Kids research honorary names for West Las Vegas streets
Monday, Dec. 18, 2000 | 10:59 a.m.
After weeks of preparation, students from four West Las Vegas elementary schools unveiled the honorary names they selected for the lettered streets A through N in a ceremony Wednesday at the West Las Vegas Library.
Children from Matt Kelly, Kermit R. Booker, Kit Carson and Madison elementary schools presented the biographies of influential black Americans who they honored with street names.
The honorary-names project was the brainchild of Las Vegas Councilman Lawrence Weekly, who represents Ward 5, in which the four schools are located.
"Years ago residents wanted to actually change the names of the streets," Weekly said. After he entered office a year ago, the issue came up again in his staff meetings.
Weekly decided to meet the residents in his ward halfway and began brainstorming with his staff.
He found that asking other adults merely complicated the process because there were more names tossed around than there were streets available.
The councilman decided to put the task to local schoolchildren because they don't care who's more important, and because they are more innocent, he said.
Students were then selected from fifth grade classes at the four schools by principals and teachers.
Penny Howell-Fuller, a fifth grade teacher at Booker, selected the students from her school.
"I chose good, hard-working students who would be motivated by the project," Howell-Fuller said. The children she chose also had to be patient enough to use the Internet, she said.
The project allowed students to brush up on their computer skills and learn about people they may not have otherwise learned about, Howell-Fuller said. And it made the children a part of the history of West Las Vegas, she said.
Some of the students were nervous while making their presentations, but Phillip Myers, a 10-year-old student of Howell-Fuller's, didn't seem nervous at all.
"I have a soft spot in my heart for Phillip," Howell-Fuller said.
Myers, an articulate and polite boy, told the audience at the celebration about the selection for D Street, Dorothy Dandridge, a singer and actress.
"I was a little nervous," Myers said, "but making the presentation was the best part (of the project)."
Myers and his classmates spent two months working on the project, reading books and surfing the Internet for information about important black people in history.

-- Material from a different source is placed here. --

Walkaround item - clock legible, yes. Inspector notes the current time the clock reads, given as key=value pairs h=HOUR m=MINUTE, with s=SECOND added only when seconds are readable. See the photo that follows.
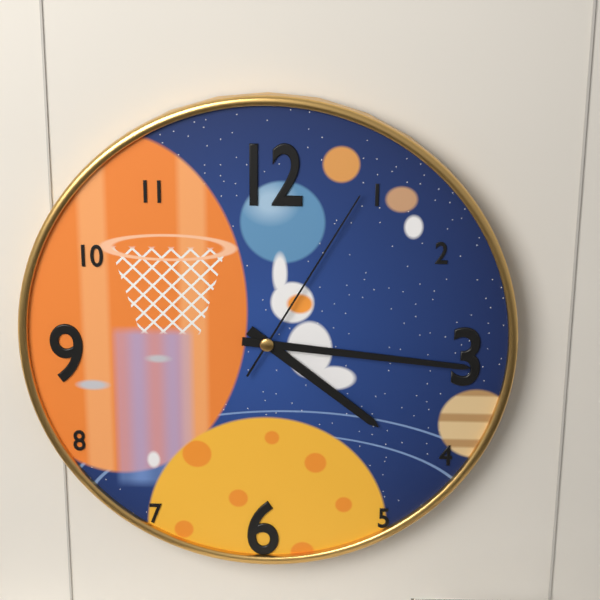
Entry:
h=4 m=16 s=5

Howell-Fuller told her students that she wanted them to name the streets after influential people who weren't as well known as Dr. Martin Luther King Jr. or Michael Jordan, but who deserved credit for their contributions.
Myers thought the project gave him an opportunity to learn about people such as Dandridge, Dr. Edith Mae Irby -- the first black woman to be accepted to an American medical school -- the dancing Nicholas Brothers or professional athlete Althea Gibson.
After students decided who they were going to name their streets after, they spent additional time rehearsing their presentations for the ceremony.
Some students presented in costume: one boy talked about Negro League star Andrew "Rube" Foster and was dressed as a baseball player, and another student wore a lab coat and stethoscope while talking about Irby.
The new, brown signs with white lettering will have the names of the people honored and a one or two-word description of them. They will be placed above the existing street signs beginning in January, public works officials said.
Weekly was pleased with the result.
"We were really impressed ... with the kids' enthusiasm," he said. He was also surprised by it because he thought the children might be bored by the project.
"They really put their hearts into it and were really sincere about the honorees they selected," Weekly said.
Weekly said the project was successful because it brought some change to the community, and he hopes that the new street signs will be embraced by his constituents.
The signs will grow on people, he said.